Interviews were transcribed and analyzed using a thematic analysis (Bogdan and Biklen 2003) of the data by focusing on participants’ descriptions of their experiences with regard to their relationship dissolution. We approached our analysis using social constructionist and feminist lenses (Ferree 2010; Schwandt 2000). We attended to how participants constructed narratives about their intimate relationships as well as the reasons for the breakup of these relationships.

In line with our feminist perspective, attention was paid to the possible role of broader power structures in shaping narratives of relationship dissolution (Ferree 2010). We attend to how the legal system, and potential legal or symbolic inequities between partners, might shape custody arrangements and post-dissolution relationships. We also attend to the role of perceived imbalances of power within couples in contributing to union dissolution. Further, we focus on possible intersections of gender, sexuality, income, and other social locations in our analysis.

To develop themes, we used a process of analytic triangulation, by which each of the four authors independently coded the data. This process of analytic triangulation ensures that multiple interpretations are considered, thus enhancing the credibility of the analysis (Patton 2002). The four coders constitute a diverse group of individuals (e.g., with regard to sexual orientation and parenting statuses), which ensured that multiple perspectives were represented. We discussed our social positioning and the possible influence of our biases throughout the coding process (Gergen and Gergen 2003). We engaged in an iterative process of coding that involved a continual back and forth between the data and our emerging analysis. Once we had formed clearly articulated codes, we applied focused coding, using the most significant codes to sort the data. These focused codes, which can be understood as being more conceptual and selective (Charmaz 2006), became the basis for what we refer to as the “themes” developed in our analysis. At this stage, we examined whether any themes were more or less salient for lesbian versus heterosexual adoptive mothers.

We engaged in check coding (Miles and Huberman 1994) throughout the analysis process to help us clarify our categories and definitions and to provide a reliability check. That is, we independently coded the data and examined our level of consistency in, or agreement upon, codes. In calculating intercoder agreement, we examined our coding of all of the available data. Early on, intercoder agreement ranged from 80 to 85 % (number of agreements/number of agreements - disagreements). We discussed coding disagreements at weekly meetings and used these discussions to refine our scheme and to clarify our coding categories. Intercoder agreement using our final scheme ranged from 90 to 100 %, indicating good reliability of our inductive scheme. Some codes, such as those that addressed factual information (e.g., living arrangements) yielded higher agreement than others, such as those that dealt with emotional dynamics (e.g., feelings of failure). The final scheme was established once we had verified agreement among all the independently coded data (Table 2). Our final coding scheme contained two major overarching codes: (a) parents’ perceptions of the factors that contributed to relationship dissolution, and (b) the perceived aftermath of relationship dissolution, including children’s living arrangements, and positive and negative consequences of the breakup. Thus, the storyline that emerged focused on participants’ perceptions of the precursors to and reverberations of their relationship dissolution.

Table 2 Themes related to relationship dissolution

Results

Perceived Contributors to Relationship Dissolution

Participants named several main contributors to the ending of their relationships (Table 1). Challenges related to intimacy, parenting, and parent problems featured prominently in their explanations for the dissolution of their relationships. The themes that emerged highlighted the role of women’s relational (i.e., same-gender versus heterosexual) and adoptive contexts.

- Task item -
Answer these questions from the excerpt on relationship dissolution:
1. How many authors independently coded the data?
2. What range of intercoder agreement was reached using the final scheme?
3. Which three challenges featured prominently in participants' explanations for why their relationships ended?
Draw every answer from the excerpt alone.

- Material supplied -
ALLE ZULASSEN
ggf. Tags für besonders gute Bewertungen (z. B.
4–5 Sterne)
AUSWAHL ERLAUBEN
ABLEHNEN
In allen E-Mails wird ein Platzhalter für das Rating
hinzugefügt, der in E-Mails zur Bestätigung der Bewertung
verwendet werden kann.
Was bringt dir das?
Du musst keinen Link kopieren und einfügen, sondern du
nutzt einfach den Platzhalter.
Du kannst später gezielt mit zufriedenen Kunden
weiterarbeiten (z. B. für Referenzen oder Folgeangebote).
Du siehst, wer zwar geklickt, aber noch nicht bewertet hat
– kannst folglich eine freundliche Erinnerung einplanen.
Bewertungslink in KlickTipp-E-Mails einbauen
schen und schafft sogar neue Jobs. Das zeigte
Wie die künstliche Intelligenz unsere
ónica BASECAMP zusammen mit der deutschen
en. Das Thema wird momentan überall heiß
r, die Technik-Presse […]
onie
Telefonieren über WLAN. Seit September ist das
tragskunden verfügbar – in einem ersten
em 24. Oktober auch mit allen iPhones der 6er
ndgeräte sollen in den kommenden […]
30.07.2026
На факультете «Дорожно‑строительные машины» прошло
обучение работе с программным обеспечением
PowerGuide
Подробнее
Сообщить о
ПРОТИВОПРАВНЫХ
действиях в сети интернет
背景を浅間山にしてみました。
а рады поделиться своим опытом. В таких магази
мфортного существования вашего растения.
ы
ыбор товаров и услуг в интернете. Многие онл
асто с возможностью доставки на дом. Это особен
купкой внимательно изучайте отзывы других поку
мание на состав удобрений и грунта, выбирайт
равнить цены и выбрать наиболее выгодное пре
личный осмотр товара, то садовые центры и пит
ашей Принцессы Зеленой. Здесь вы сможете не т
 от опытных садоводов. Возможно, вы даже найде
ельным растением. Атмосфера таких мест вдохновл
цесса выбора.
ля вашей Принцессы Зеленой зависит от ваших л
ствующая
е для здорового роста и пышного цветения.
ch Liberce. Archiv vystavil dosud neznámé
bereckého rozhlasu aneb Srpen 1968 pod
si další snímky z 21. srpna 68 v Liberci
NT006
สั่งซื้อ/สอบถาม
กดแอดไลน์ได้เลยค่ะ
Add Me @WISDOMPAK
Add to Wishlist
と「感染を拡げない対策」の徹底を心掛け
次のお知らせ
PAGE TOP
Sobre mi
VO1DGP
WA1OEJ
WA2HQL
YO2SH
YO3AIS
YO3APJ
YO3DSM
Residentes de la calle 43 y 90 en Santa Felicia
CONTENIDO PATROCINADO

- Your response -
1. Four.
2. From 90 to 100 %.
3. Challenges related to intimacy, parenting, and parent problems.